A morte do filósofo e “guru” do bolsonarismo Olavo de Carvalho sela um movimento que se intensificou desde 2020: o do declínio da influência da ala mais ideológica no governo de Jair Bolsonaro e a prevalência do grupo mais pragmático, identificado de forma genérica com o Centrão partidário.
Olavo, seus seguidores, alunos, simpatizantes e indicados para postos-chave começaram a gestão Bolsonaro como revolucionários, prontos a combater o “establishment”, fomentar a guerra cultural, varrer os “esquerdistas” da máquina pública e enfrentar até os militares, outra força-motriz da campanha, para estabelecer sua hegemonia intelectual e estratégica.
Logo nos primeiros embates com o estamento militar já houve baixas e desgaste. Olavo viu seu primeiro indicado para o Ministério da Educação, o colombiano Ricardo Vélez Rodriguez, ser demido ainda na aurora do governo, mesmo destino que tiveram olavetes como Silvio Grimaldo, também no MEC, e Letícia Catelani, na Apex.
Mas a ala da direita mais radical, que tinha o polemista como referência, manteve posições importantes no Executivo mesmo até o ano passado, quando a cizânia se intensificou.
E foi a necessidade que fez Bolsonaro jogar os olavistas ao mar, um a um. Abraham Weintraub e Ernesto Araújo perderam seus ministérios, mesmo destino de Ricardo Salles, que nunca chegou a ser um olavista de fato, mas surfou essa onda do radicalismo para se aproximar da família e do presidente.

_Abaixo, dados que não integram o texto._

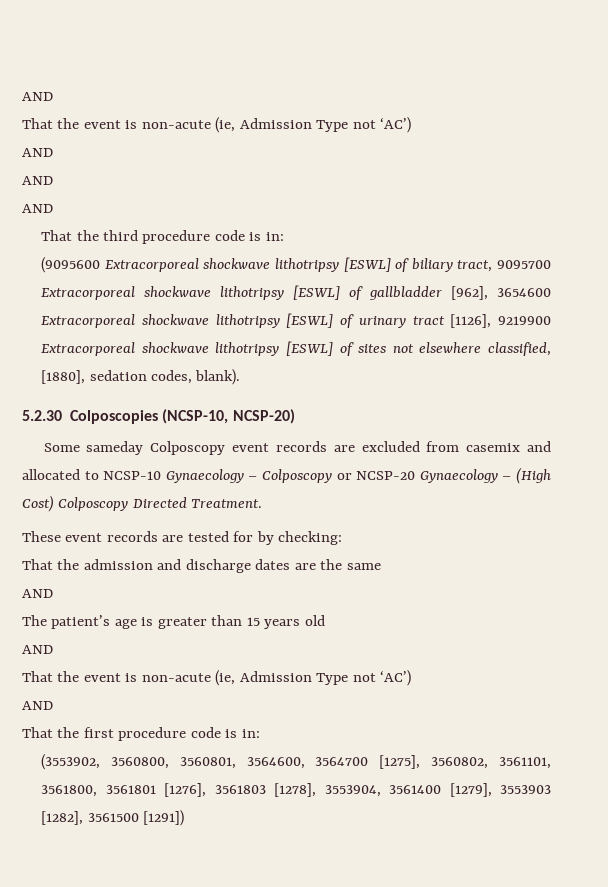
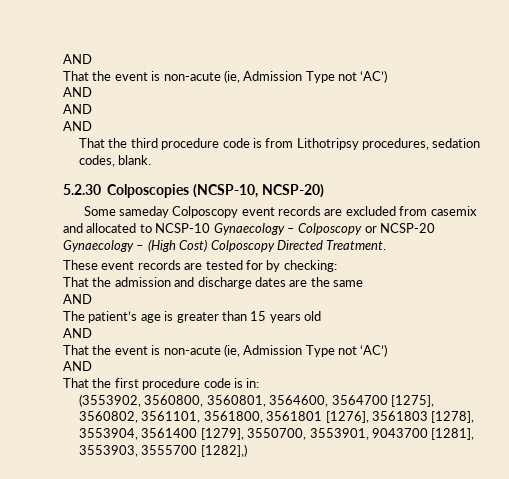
[265,232,284,241] [41,257,551,273] [41,285,551,300] [41,313,551,328] [41,341,551,356] [41,370,86,384] in: // (9095600 Extracorporeal shockwave lithotripsy [ESWL] of biliary tract, 9095700 Extracorporeal shockwave lithotripsy [ESWL] of gallbladder [962], 3654600 Extracorporeal shockwave lithotripsy [ESWL] of urinary tract [1126], 9219900 Extracorporeal shockwave lithotripsy [ESWL] of sites not elsewhere classified, [1880], -> [265,138,430,150] from Lithotripsy procedures,
[195,369,241,385] blank). -> [118,155,152,165] blank.
[499,785,551,794] [41,810,185,826] 3553903 [1282], 3561500 [1291]) -> [247,428,475,440] [79,444,247,457] 3550700, 3553901, 9043700 [1281], 3553903, 3555700 [1282],)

Diante do avanço de investigações do Supremo Tribunal Federal sobre o financiamento de blogs, perfis e pretensos veículos de mídia de seguidores fanáticos de Olavo, Bolsonaro foi cortando os vínculos com as figuras histriônicas que estavam à frente desses negócios, o que levou a que Allan dos Santos e outros congêneres saíssem do país ou mergulhassem para não ser presos, destino que rondou inclusive o próprio Olavo (sem trocadilho com sua identidade nas redes sociais), também arrolado nos inquéritos presididos por Alexandre de Moraes.
Mesmo quem permaneceu com seus assentos no governo, graças a uma dívida de Bolsonaro e família com a construção dos primórdios do bolsonarismo, a partir das redes sociais e da mobilização de uma direita até então silenciosa, perdeu poder e prestígio. É o caso de Filipe G. Martins e dos integrantes do chamado “gabinete do ódio”, localizado nas adjacências da Presidência.
Martins foi um dos que lamentaram de forma mais dramática a morte de Olavo no núcleo bolsonarista, associando-a de forma bastante passional à “morte da filosofia” de direita.
As homenagens rendidas pela extrema direita não ofuscam a relativa indiferença dos canais oficiais do governo à perda daquele que escreveu os livros que provavelmente Bolsonaro não leu, mas tratou, por exemplo, de exibir nas lives logo depois de eleito, tamanha a importância simbólica que o escritor teve na construção da mitologia em torno do então deputado do baixo clero.
Alguns exemplos bastante concretos do declínio da ala ideológica nas decisões cruciais do governo (e, portanto, da campanha à reeleição de Bolsonaro) são o fato de Fábio Farias, um dos ministros mais poderosos da nova ala hegemônica, a pragmática, estar processando Ernesto Araújo, o mais leal súdito olavista a já ter tido espaço no primeiro escalão.
Igualmente eloquente é o fato de Abraham Weintraub contar com o veto de Bolsonaro para se filiar a um dos partidos mais radicais do arco de alianças em torno do presidente, o PTB do hoje terraplanista Roberto Jefferson e do empresário Otavio Fakhoury, um dos investigados nos inquéritos do STF.
Esse declínio de influência significa quem Bolsonaro perderá os votos da franja mais radicalizada na direita em outubro? Certamente não. Mesmo porque não existe mais ninguém a empunhar as bandeiras caras a esse grupo. Então eles vão de Bolsonaro a qualquer custo, mesmo que relativamente escanteados.
Também não significa que o presidente não fará acenos e mesuras aqui e ali a Olavo, os “herdeiros” de sua pregação e os radicais das redes sociais. O luto de um dia decretado por ele em homenagem ao ex-guru se inscreve nessa liturgia necessária. Por uma questão de novo matemática: ele precisa manter essa bolha de extrema direita e conquistar votos para fora dela (que espera obter à custa do uso indiscriminado do Orçamento entregue ao Centrão) para ir ao segundo turno.